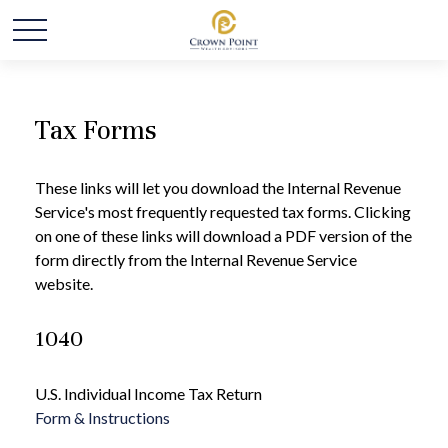
Tax Forms
These links will let you download the Internal Revenue
Service's most frequently requested tax forms. Clicking
on one of these links will download a PDF version of the
form directly from the Internal Revenue Service
website.
1040
U.S. Individual Income Tax Return
Form & Instructions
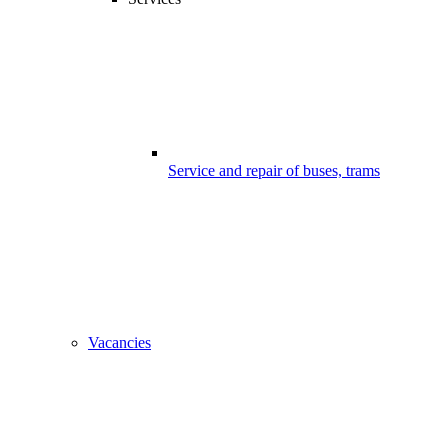
Service and repair of buses, trams
Vacancies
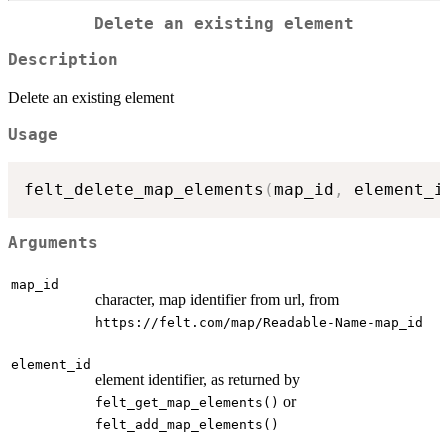
Delete an existing element
Description
Delete an existing element
Usage
felt_delete_map_elements
(
map_id
,
 element_i
Arguments
map_id
character, map identifier from url, from
⁠https://felt.com/map/Readable-Name-map_id⁠
element_id
element identifier, as returned by
or
felt_get_map_elements()
felt_add_map_elements()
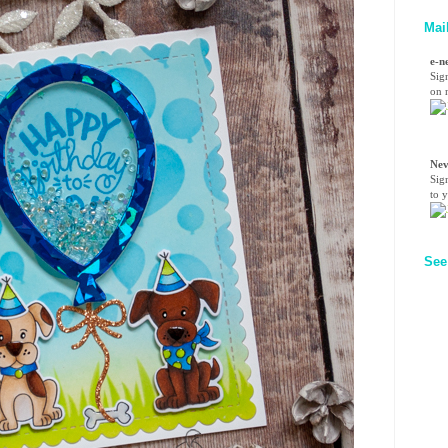
Mai
e-n
Sig
on n
Nev
Sig
to 
See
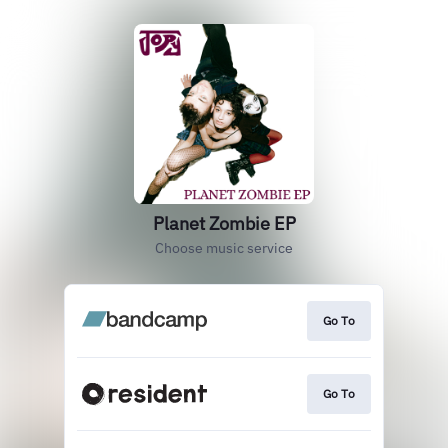
Planet Zombie EP
Choose music service
Go To
Go To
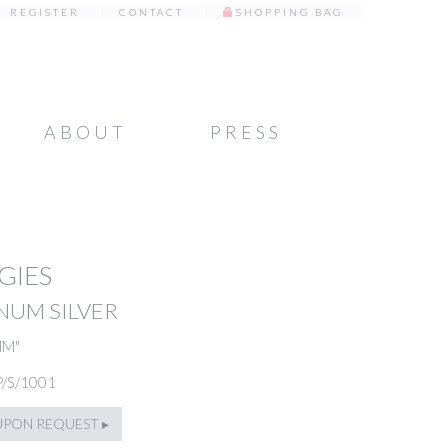
REGISTER
CONTACT
SHOPPING BAG
ABOUT
PRESS
GIES
NUM SILVER
MM"
P/S/1001
UPON REQUEST ▸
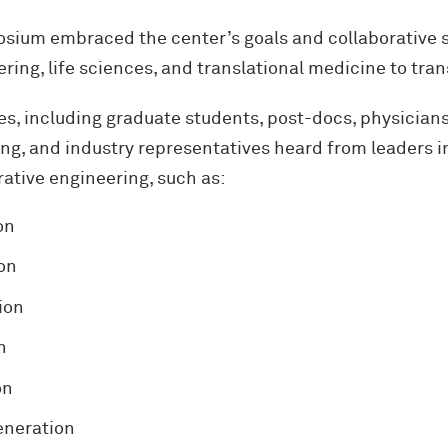
sium embraced the center’s goals and collaborative s
ing, life sciences, and translational medicine to tran
, including graduate students, post-docs, physicians, 
ng, and industry representatives heard from leaders i
ative engineering, such as:
on
on
ion
n
on
generation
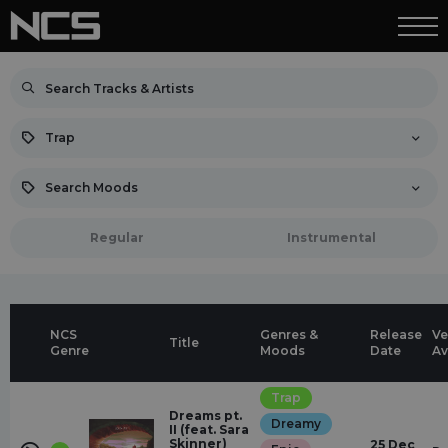
Trap
Search Moods
Regular
Instrumental
NCS
Genres &
Release
Ve
Title
Genre
Moods
Date
Av
Trap
Dreams pt.
Dreamy
II (feat. Sara
Skinner)
25 Dec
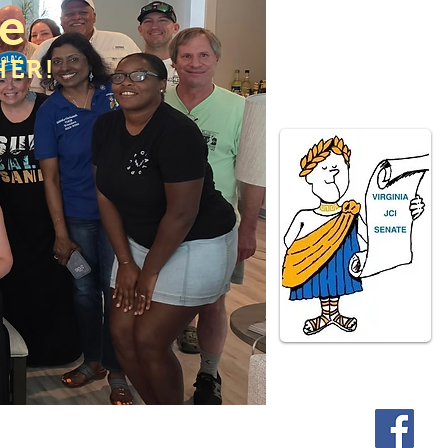
te
HER!
ate Programs
Contact Us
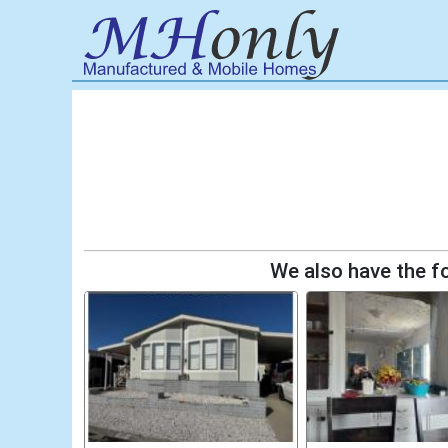
We also have the fo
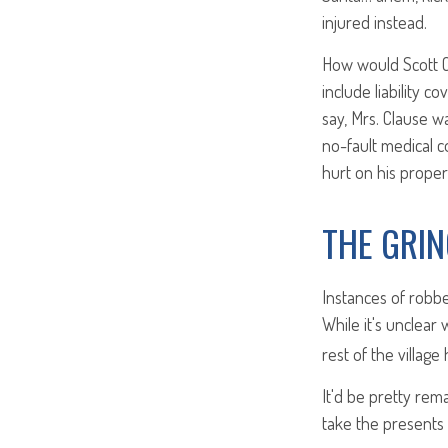
injured instead.
How would Scott C
include liability c
say, Mrs. Clause w
no-fault medical c
hurt on his proper
THE GRI
Instances of robb
While it's unclear
rest of the villag
It'd be pretty rem
take the presents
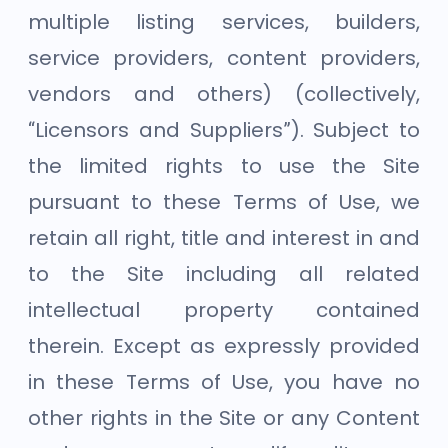
multiple listing services, builders,
service providers, content providers,
vendors and others) (collectively,
“Licensors and Suppliers”). Subject to
the limited rights to use the Site
pursuant to these Terms of Use, we
retain all right, title and interest in and
to the Site including all related
intellectual property contained
therein. Except as expressly provided
in these Terms of Use, you have no
other rights in the Site or any Content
..............................
- [Required action]:
Pictures in the records are to be left out; repeat everything else exactly.

- [Result]:
Tax Forms
These links will let you download the Internal Revenue
Service's most frequently requested tax forms. Clicking
on one of these links will download a PDF version of the
form directly from the Internal Revenue Service
website.
1040
U.S. Individual Income Tax Return
Form & Instructions
Service and repair of buses, trams
Vacancies
Delete an existing element
Description
Delete an existing element
Usage
felt_delete_map_elements
(
map_id
,
 element_i
Arguments
map_id
character, map identifier from url, from
⁠https://felt.com/map/Readable-Name-map_id⁠
element_id
element identifier, as returned by
or
felt_get_map_elements()
felt_add_map_elements()
Mai
e-n
Sig
on n
Nev
Sig
to 
See
Planet Zombie EP
Choose music service
Go To
Go To
REGISTER
CONTACT
SHOPPING BAG
ABOUT
PRESS
GIES
NUM SILVER
MM"
P/S/1001
UPON REQUEST ▸
sium embraced the center’s goals and collaborative s
ing, life sciences, and translational medicine to tran
, including graduate students, post-docs, physicians, 
ng, and industry representatives heard from leaders i
ative engineering, such as:
on
on
ion
n
on
generation
Trap
Search Moods
Regular
Instrumental
NCS
Genres &
Release
Ve
Title
Genre
Moods
Date
Av
Trap
Dreams pt.
Dreamy
II (feat. Sara
Skinner)
25 Dec
te
HER!
ate Programs
Contact Us
We also have the fo
injured instead.
How would Scott C
include liability c
say, Mrs. Clause w
no-fault medical c
hurt on his proper
THE GRI
Instances of robb
While it's unclear
rest of the villag
It'd be pretty rem
take the presents
multiple listing services, builders,
service providers, content providers,
vendors and others) (collectively,
“Licensors and Suppliers”). Subject to
the limited rights to use the Site
pursuant to these Terms of Use, we
retain all right, title and interest in and
to the Site including all related
intellectual property contained
therein. Except as expressly provided
in these Terms of Use, you have no
other rights in the Site or any Content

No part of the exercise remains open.